Further, a magnet member formed integrally with the first and second magnet members may be used so that either the first or second magneto-optical element can be moved.

[Effects of the Invention] As described above in detail, the present invention uses two magneto-optical elements, so that the magnetic field formed on one of the two magneto-optical elements can be fixed and the magnetic field formed on the other can be changed. When polarized light passes through these two magneto-optical elements, the total Faraday rotation angle by these two magneto-optical elements can be adjusted so as to be a predetermined value. It is possible to obtain an optical isolator that can exhibit the best characteristics easily and easily under various conditions.

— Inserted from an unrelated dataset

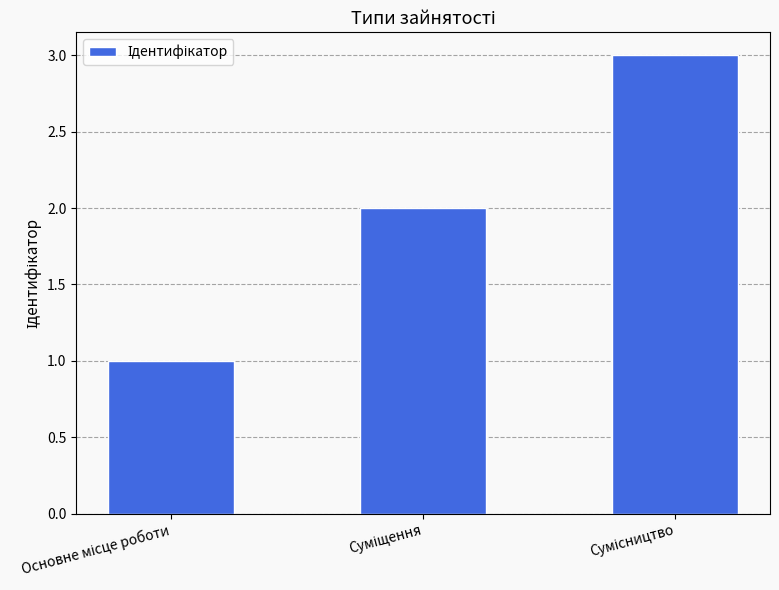

What is the difference between the maximum and minimum values?

2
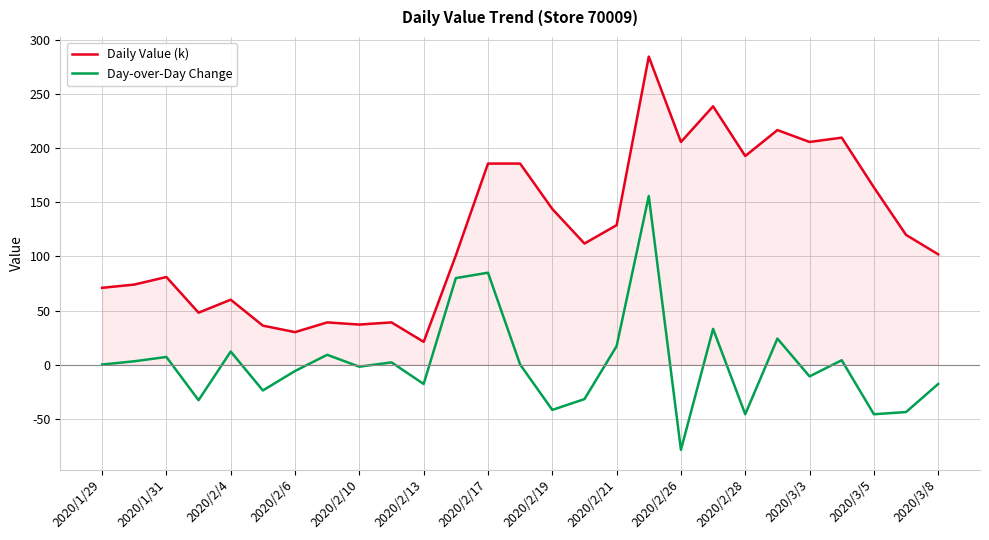

At which label does Daily Value (k) reach its minimum?

2020/2/13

[Brief description of the drawings]

FIG. 1 is a longitudinal sectional view of an optical isolator according to one embodiment of the present invention. 1 ... first magneto-optical element, 2 ... first magnet member, 3 ... second magneto-optical element, 4 ... second magnet member, 5 ... first polarizer, 6 ... The second polarizer, 11 ... screw rod.

Claims (1)

(57) [Claims] 1. A first polarizer for converting incident light into polarized light and emitting the light; and a first polarizer for emitting polarized light emitted from the first polarizer and rotating the plane of polarization by the Faraday effect to emit the light. A second magneto-optical element that receives polarized light emitted from the first magneto-optical element, rotates the plane of polarization by the Faraday effect and emits the polarized light, and the first and second magnetic fields. A magnetic field generating means for generating a Faraday effect by forming a magnetic field in the optical element; and a second polarizer for inputting and emitting light emitted from the second magneto-optical element, wherein the magnetic field generating means An optical isolator which can change either one of the magnetic fields formed in the first or second magneto-optical element.